Mina Loy (1882 – 1966)
In 1921 Ezra Pound wrote to Marianne Moore: "... is there anyone in America except you, Bill [William Carlos Williams] and Mina Loy who can write anything of interest in verse?" But for decades, the avant-garde poet Mina Loy was virtually invisible next to many of her fellow modernists. While she makes colorful appearances in the biographies of many other writers and artists, including those of Djuna Barnes, Marcel Duchamp, Ernest Hemingway, James Joyce, Marianne Moore, and Gertrude Stein, Mina Loy had no biography of her own until 1996, when Becoming Modern: The Life of Mina Loy (by Carolyn Burke, Farrar, Straus & Giroux, 1996) was released along with a new edition of her poems, The Lost Lunar Baedeker.
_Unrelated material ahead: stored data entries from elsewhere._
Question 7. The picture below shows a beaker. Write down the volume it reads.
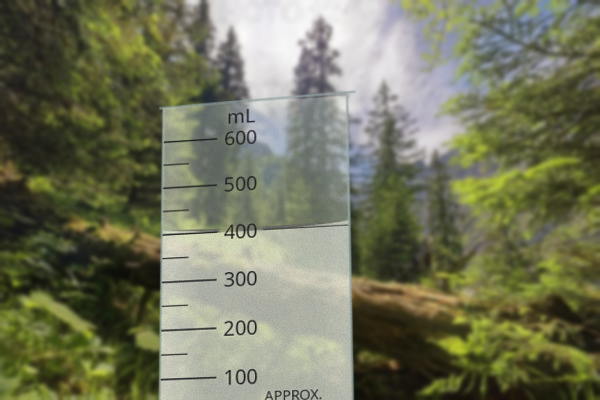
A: 400 mL
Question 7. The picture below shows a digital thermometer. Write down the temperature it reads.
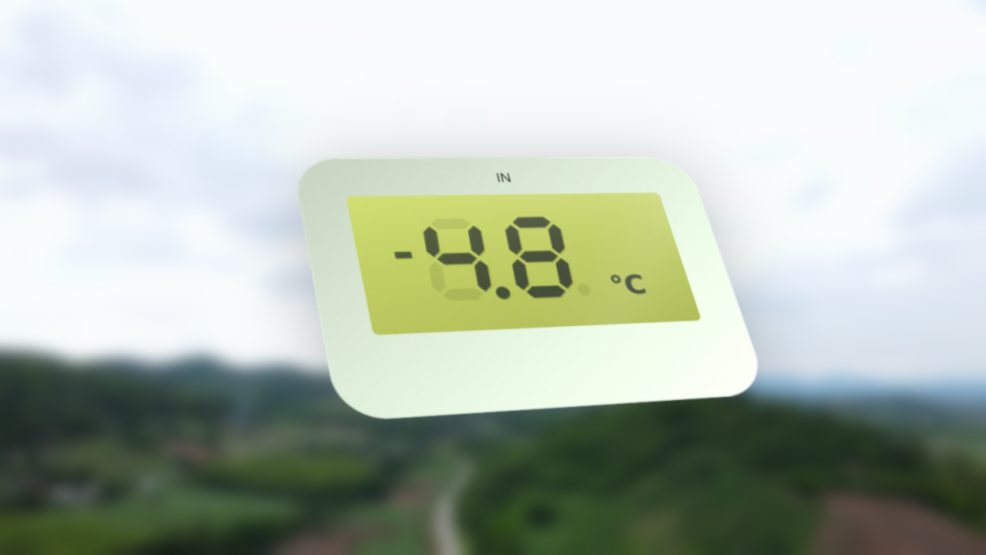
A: -4.8 °C
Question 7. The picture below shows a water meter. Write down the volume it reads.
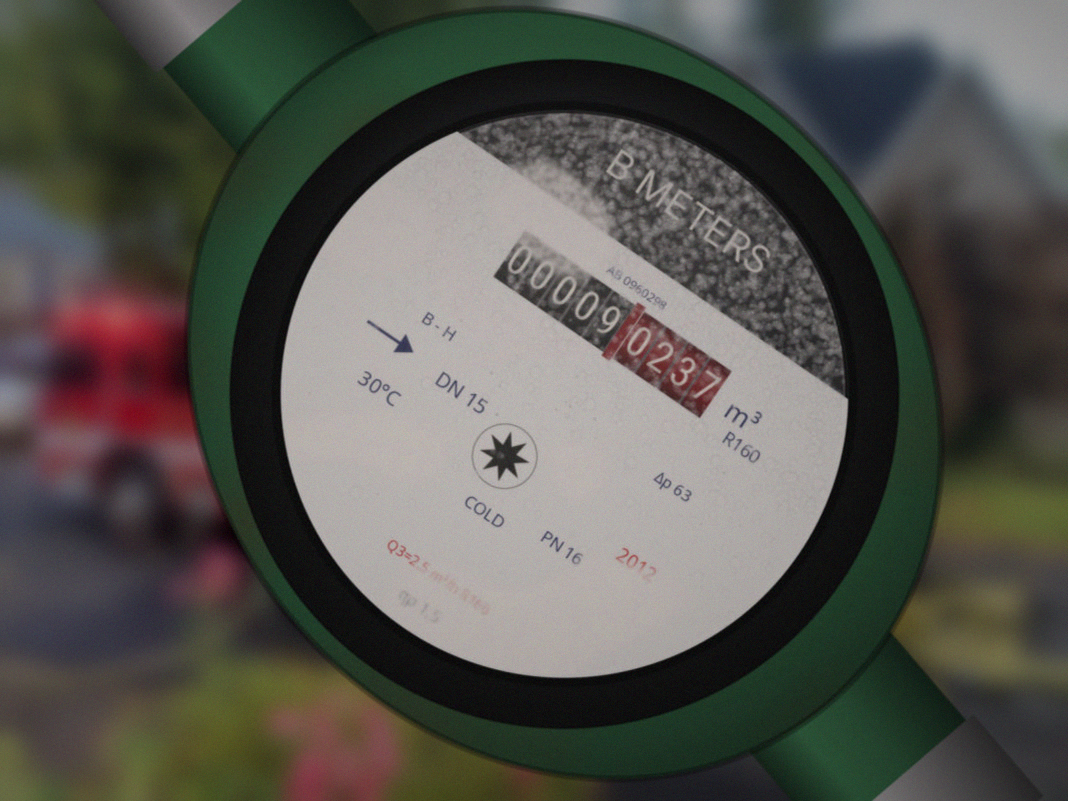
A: 9.0237 m³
Mina Loy was born in London on December 27, 1882. She attended a conservative art school and was influenced early on by Impressionism. She achieved some success as a painter, and her paintings were included in the prestigious Salon d'Automne show in Paris, 1905. After several years in the heart of Parisian literary and arts society, Loy moved to the United States in 1916, although her reputation preceded her. While hailed as representing the New Woman and the last word in modern verse, Loy's poetry disturbed a few of her more conservative contemporaries. Marianne Moore found herself uneasy in Loy's company, and Amy Lowell was so incensed by the publication of Loy's "Love Songs" in Others magazine that she refused to submit any more work to the periodical. Conrad Aiken encouraged readers to "pass lightly over the . . . tentacular quiverings of Mina Loy," and John Collier cited Loy's verse as an example of "the need for objective standards." Still, Loy had many admirers, among them William Carlos Williams, Marcel Duchamp, and the members of the New York Dada group--including the poet/boxer Arthur Cravan, whom she married in 1918. In 1921, Pound extolled the virtues of her work to his closest friends, and in 1926, Yvor Winters compared her to Emily Dickinson.
Also an artist, Loy has been labelled a Futurist, Dadaist, Surrealist, feminist, conceptualist, modernist, and post-modernist. Experimenting with media in her artwork, she moved from oil to ink by World War I, then lighting fixtures in the late 1920s, and finally to sculptures featuring items collected from the streets and garbage cans of Manhattan. She allied herself with her visual art more than her writing, claiming at the end of her life that she "never was a poet."
Loy became reclusive in her later years, and lacked any interest in building a reputation for herself. Mina Loy died September 29, 1966, in Aspen, Colorado, leaving behind an unfinished biography of Isadora Duncan and an unpublished collection of poems she had written during the 1940s.